***** Material for this exercise

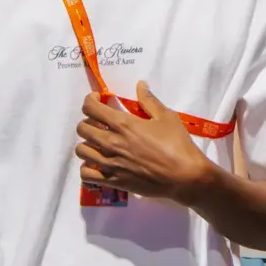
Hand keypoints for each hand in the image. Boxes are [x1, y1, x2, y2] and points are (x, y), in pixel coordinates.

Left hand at [75, 83, 214, 203]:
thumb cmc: (177, 144)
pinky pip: (86, 174)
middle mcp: (111, 143)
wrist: (184, 176)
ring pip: (81, 151)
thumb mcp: (167, 116)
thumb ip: (149, 100)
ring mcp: (110, 164)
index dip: (90, 100)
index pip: (91, 108)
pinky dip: (87, 167)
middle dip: (88, 120)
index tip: (97, 99)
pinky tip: (98, 163)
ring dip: (87, 143)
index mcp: (123, 124)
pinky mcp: (114, 181)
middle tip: (99, 121)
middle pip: (82, 128)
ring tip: (98, 142)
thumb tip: (140, 84)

**********

◆ Problem: A complete answer gives every line of the records holding "thumb".

◆ Output of the exercise:
thumb cmc: (177, 144)
thumb mcp: (167, 116)
thumb ip: (149, 100)
thumb tip: (140, 84)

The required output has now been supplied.